Thailand’s first dinosaur was discovered at Phu Wiang in 1976, when a geologist searching for uranium uncovered a sauropod – the long-necked family of dinosaurs to which the brontosaurus belongs – in the scorched forest of the Phu Wiang mountains. Excavations revealed the vast extent of dinosaur fossils in the park, including four previously undiscovered species, one an ancestor of the Tyrannosaurus rex. Nine fossils were preserved beneath glass in situ for enterprising hikers to stumble upon. I biked to the first site, tucked beneath undergrowth on the rocky lower slopes, then bumped along a dirt track to the base of a trail leading to the second.
That the trail wasn’t well maintained made the hike even more evocative. At Site 9 – the covered bones of T rex’s ancestor – I turned and realised I was almost at the treeline. A rock pavement took me higher, and I scrambled over rocks to the summit, past a cave containing the bones of the brontosaurus-like sauropod, to Site 1. Looking back down the trail from the park’s most impressive excavation, a Phuwiangosaurus, it wasn’t hard to imagine the excitement of the paleontologists as they uncovered this, the first dinosaur discovered in the park.
Across the valley the forest climbed the other side of the horseshoe mountain, and unfamiliar birds cried around me in sun-baked trees. Back at the base, in Phu Wiang Dinosaur Museum, I trailed groups of Thai schoolchildren around skeletons to reach the lovingly rendered “dinosaur park”. A greenhouse full of animatronic dinosaurs, it felt a world away from the lonely dig at the top of the nearby mountain.

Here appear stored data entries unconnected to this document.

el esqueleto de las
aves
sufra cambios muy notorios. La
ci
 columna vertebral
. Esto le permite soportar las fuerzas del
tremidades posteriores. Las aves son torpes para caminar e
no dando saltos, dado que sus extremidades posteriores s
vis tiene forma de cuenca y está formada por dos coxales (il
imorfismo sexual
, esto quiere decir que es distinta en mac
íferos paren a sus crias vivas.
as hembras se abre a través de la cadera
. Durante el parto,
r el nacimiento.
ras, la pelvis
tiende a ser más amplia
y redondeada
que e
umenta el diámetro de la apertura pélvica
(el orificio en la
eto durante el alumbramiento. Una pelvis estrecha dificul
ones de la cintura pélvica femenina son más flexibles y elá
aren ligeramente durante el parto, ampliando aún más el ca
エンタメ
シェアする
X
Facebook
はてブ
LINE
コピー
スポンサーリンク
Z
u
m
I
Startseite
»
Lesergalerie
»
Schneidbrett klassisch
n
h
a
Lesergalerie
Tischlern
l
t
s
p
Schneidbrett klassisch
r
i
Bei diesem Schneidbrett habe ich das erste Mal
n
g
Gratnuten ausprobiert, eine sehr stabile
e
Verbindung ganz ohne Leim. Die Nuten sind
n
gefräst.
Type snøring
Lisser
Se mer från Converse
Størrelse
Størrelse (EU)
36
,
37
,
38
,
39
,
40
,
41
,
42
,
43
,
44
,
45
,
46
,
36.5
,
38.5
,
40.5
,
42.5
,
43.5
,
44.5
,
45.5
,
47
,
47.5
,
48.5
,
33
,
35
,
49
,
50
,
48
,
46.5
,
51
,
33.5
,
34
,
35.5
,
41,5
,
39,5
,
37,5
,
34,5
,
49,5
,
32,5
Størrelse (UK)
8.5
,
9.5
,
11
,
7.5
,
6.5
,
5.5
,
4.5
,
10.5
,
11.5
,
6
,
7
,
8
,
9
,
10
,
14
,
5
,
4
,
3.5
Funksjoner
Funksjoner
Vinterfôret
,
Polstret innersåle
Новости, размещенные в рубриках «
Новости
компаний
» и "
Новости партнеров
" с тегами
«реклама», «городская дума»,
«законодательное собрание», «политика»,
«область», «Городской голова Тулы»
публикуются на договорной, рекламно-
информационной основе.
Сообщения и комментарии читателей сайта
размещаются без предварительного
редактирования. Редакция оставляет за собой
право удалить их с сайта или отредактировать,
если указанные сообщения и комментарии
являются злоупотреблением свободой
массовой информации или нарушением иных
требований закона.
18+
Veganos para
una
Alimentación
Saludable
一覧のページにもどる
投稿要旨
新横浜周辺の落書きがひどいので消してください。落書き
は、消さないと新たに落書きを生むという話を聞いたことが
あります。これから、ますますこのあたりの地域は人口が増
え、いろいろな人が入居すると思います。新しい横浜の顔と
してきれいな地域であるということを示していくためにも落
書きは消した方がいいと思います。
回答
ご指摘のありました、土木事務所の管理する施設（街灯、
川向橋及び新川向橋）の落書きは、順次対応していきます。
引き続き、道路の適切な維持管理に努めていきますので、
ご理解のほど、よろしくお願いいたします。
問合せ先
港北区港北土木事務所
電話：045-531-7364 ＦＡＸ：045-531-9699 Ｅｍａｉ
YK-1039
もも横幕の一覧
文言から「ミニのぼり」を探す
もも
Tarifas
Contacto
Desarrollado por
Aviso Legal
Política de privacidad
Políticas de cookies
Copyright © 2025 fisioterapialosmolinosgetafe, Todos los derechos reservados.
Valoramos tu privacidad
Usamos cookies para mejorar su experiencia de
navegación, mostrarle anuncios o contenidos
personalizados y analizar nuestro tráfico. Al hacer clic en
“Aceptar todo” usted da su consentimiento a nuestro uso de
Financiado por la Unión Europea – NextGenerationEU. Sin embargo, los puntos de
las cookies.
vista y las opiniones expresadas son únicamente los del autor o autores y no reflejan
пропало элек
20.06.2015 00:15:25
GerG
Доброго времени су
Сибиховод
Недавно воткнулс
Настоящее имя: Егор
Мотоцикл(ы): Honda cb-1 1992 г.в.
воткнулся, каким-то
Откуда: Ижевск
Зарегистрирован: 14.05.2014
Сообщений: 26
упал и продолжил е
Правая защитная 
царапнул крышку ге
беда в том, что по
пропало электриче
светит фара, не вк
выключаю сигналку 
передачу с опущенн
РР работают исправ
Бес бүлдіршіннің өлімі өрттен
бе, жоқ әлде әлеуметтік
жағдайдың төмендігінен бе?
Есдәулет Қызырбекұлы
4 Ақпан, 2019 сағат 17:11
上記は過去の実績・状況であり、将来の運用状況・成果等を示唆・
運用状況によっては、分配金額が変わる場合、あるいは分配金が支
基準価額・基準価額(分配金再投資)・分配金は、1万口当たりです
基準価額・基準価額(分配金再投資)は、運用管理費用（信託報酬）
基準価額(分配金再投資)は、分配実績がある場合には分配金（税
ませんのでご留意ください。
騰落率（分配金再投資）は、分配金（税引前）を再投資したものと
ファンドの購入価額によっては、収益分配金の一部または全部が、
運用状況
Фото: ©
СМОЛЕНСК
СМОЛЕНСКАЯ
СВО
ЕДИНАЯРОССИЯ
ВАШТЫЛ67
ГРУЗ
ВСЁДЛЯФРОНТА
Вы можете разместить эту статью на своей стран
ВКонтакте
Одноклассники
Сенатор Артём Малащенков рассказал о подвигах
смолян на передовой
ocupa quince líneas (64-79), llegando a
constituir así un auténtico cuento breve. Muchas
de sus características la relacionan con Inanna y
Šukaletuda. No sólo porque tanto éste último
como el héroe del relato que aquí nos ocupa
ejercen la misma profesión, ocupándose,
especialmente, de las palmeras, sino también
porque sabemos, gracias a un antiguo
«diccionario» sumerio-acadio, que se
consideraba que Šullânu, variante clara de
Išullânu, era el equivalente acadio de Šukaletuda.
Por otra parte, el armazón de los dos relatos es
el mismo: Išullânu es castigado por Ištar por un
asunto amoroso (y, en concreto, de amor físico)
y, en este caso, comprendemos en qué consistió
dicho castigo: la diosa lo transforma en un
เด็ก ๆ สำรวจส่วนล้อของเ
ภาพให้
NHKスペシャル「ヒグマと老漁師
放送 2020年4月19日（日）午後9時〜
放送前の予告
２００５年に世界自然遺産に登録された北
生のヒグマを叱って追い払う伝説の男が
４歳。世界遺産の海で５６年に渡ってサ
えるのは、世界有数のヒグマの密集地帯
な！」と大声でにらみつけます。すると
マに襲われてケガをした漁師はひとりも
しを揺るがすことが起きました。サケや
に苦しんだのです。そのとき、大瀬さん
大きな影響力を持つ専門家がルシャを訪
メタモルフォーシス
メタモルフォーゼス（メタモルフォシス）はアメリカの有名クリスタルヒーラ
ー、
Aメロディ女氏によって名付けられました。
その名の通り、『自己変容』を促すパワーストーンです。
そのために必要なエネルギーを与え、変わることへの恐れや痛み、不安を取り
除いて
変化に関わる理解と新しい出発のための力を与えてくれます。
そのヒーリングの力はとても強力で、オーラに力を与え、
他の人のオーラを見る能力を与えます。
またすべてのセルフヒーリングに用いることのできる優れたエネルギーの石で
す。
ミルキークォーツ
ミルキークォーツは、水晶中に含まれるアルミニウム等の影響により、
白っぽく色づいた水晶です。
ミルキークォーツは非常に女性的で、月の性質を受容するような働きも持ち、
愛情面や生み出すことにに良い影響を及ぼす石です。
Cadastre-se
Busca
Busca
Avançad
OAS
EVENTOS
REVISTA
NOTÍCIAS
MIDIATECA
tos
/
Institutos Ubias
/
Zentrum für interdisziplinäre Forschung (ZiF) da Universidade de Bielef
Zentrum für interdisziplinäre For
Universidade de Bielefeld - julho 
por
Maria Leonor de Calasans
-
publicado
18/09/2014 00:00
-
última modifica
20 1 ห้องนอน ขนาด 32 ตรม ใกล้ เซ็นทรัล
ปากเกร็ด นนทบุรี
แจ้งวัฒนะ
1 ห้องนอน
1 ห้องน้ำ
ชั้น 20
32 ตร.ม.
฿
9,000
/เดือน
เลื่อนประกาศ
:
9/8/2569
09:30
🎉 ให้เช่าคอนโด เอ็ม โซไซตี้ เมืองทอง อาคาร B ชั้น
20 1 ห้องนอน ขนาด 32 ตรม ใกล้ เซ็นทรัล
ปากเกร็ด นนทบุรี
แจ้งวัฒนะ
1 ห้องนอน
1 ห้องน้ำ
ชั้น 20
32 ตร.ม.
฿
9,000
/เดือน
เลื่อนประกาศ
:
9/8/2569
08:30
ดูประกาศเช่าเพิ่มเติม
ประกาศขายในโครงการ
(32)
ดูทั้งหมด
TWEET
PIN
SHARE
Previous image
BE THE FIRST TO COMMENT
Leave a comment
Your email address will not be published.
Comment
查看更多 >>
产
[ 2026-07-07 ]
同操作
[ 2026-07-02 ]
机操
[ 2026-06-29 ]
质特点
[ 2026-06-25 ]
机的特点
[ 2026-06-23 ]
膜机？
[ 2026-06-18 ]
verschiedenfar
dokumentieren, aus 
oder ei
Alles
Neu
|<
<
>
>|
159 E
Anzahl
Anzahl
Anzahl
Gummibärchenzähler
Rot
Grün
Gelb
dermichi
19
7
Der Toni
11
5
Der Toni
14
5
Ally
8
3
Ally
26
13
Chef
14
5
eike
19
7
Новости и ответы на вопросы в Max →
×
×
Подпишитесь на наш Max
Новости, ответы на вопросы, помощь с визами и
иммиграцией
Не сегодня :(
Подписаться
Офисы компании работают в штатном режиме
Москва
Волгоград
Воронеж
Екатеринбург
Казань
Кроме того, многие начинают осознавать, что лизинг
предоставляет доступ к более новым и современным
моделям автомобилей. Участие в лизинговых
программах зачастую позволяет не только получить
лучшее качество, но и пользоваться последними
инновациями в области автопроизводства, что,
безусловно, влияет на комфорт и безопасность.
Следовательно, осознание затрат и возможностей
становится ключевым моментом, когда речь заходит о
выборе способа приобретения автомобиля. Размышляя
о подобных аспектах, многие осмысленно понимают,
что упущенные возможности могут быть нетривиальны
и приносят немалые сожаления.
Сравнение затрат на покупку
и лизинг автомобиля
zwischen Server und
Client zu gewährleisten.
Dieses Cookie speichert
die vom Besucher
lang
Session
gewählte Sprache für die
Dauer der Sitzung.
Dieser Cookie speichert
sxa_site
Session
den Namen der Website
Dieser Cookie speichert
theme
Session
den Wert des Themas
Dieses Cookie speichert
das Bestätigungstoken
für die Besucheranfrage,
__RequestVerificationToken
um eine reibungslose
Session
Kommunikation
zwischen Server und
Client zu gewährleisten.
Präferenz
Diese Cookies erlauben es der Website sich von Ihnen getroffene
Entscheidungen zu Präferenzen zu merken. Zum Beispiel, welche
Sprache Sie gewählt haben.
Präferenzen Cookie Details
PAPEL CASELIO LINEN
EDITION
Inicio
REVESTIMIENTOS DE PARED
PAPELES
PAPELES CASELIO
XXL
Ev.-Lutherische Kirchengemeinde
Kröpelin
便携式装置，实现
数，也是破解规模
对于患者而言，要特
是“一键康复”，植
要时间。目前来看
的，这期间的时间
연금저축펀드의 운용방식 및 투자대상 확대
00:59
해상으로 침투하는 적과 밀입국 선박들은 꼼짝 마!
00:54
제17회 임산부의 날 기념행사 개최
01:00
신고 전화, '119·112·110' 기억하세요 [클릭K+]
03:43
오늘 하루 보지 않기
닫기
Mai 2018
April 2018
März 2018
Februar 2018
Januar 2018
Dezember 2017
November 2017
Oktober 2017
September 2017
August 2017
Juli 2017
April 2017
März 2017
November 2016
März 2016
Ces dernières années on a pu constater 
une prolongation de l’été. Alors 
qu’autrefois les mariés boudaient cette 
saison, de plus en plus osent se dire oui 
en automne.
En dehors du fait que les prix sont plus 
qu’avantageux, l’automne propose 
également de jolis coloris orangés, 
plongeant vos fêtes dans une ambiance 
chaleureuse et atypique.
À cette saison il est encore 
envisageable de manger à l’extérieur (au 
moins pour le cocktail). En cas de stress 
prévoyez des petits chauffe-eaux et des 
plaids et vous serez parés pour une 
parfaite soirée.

The next day I rode back into the real world. Or so I thought: I headed towards the town of Phu Wiang itself, where the road signs were framed by ornately carved dinosaurs, a petrol station entrance was guarded by a diplodocus, and a brontosaurus waited outside the district hospital.
Unable to resist the charms of Thailand’s tacky dino souvenirs, I’d attached a purple crocheted dinosaur to the back of my bicycle. Phuwiangosaurus may have lived and died in northeastern Thailand, but a memory of it would swing and sway its way to Bangkok with me.
Thai Airways flies from London Heathrow to Udon Thani via Bangkok from £615 return. Phu Wiang park is just over two hours’ drive from there.
Chuanchom Resort (0066 80 450 2502) has doubles from £11, room only.
Entry into Phu Wiang park costs 500 THB (£11.20).
Entry to Nong Bua Lam Phu Fossil Museum costs 50 THB (£1.10).
Entry to Phu Wiang Dinosaur Museum costs 60 THB (£1.30); closed Mondays.